Output the data verbatim, minus the images.

> _THE DATA_
━━━━━━━━

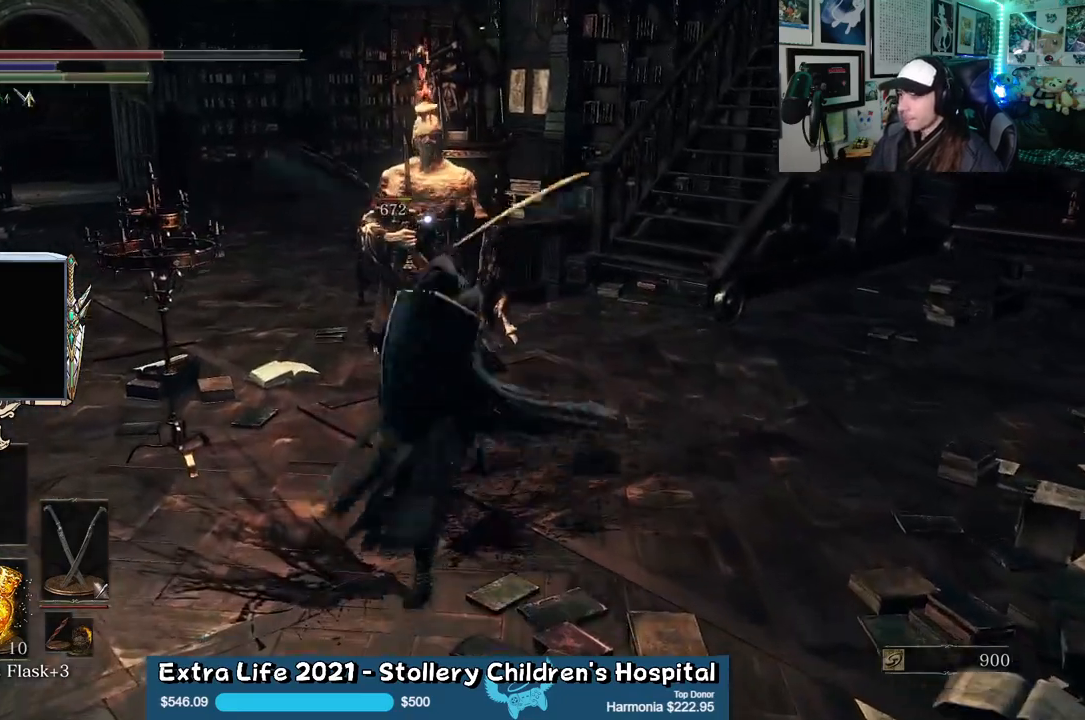
{"buttons": [], "left_stick": "up", "right_stick": "center", "events": []}
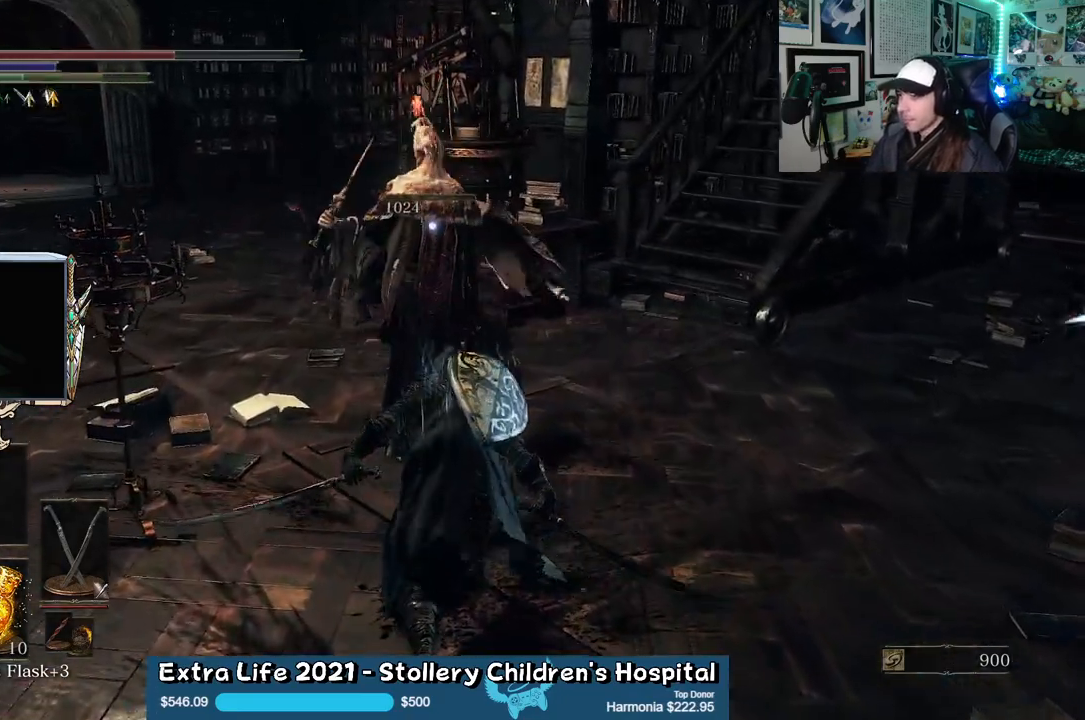
{"buttons": [], "left_stick": "up-left", "right_stick": "right", "events": [[183, "right_stick", "right"], [400, "left_stick", "up-left"]]}
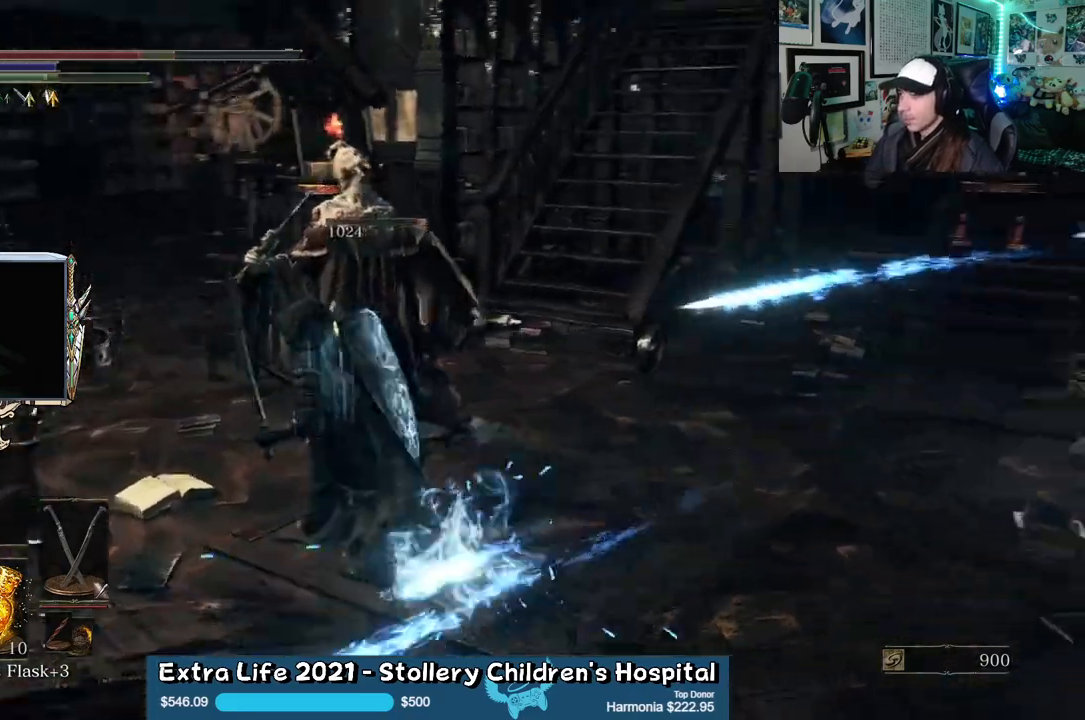
{"buttons": [], "left_stick": "up-left", "right_stick": "right", "events": [[67, "right_stick", "center"], [150, "B", "down"], [267, "B", "up"], [467, "right_stick", "right"]]}
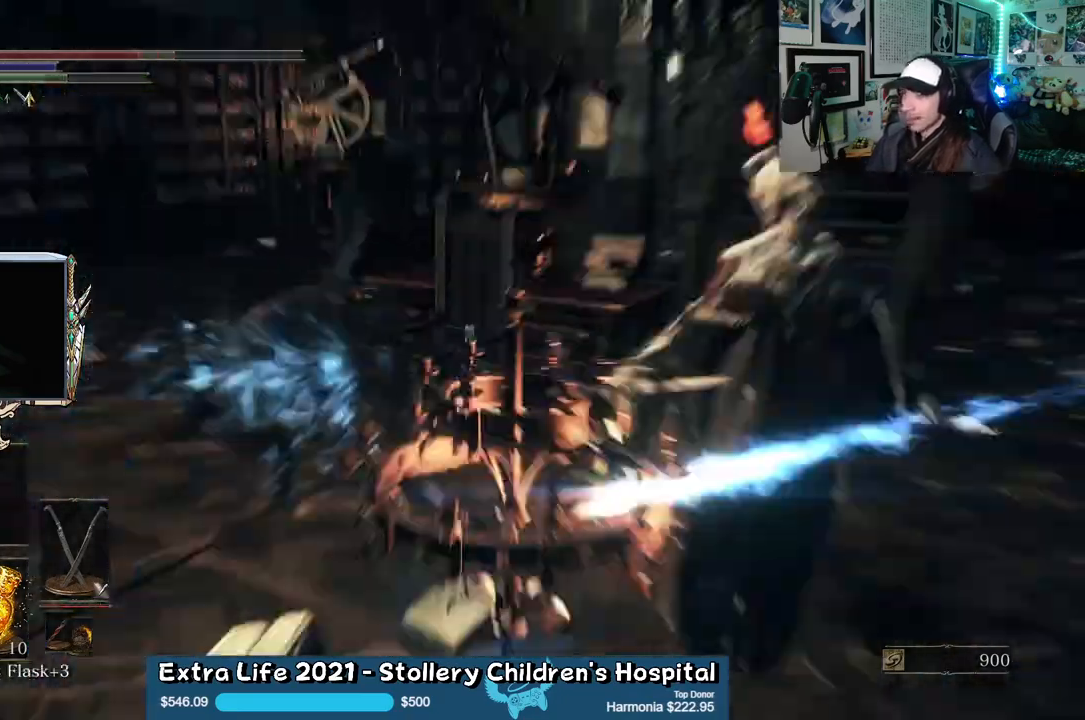
{"buttons": [], "left_stick": "up-left", "right_stick": "right", "events": []}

━━━━━━━━

> _OUTPUT BELOW_
{"buttons": [], "left_stick": "up", "right_stick": "center", "events": []}
{"buttons": [], "left_stick": "up-left", "right_stick": "right", "events": [[183, "right_stick", "right"], [400, "left_stick", "up-left"]]}
{"buttons": [], "left_stick": "up-left", "right_stick": "right", "events": [[67, "right_stick", "center"], [150, "B", "down"], [267, "B", "up"], [467, "right_stick", "right"]]}
{"buttons": [], "left_stick": "up-left", "right_stick": "right", "events": []}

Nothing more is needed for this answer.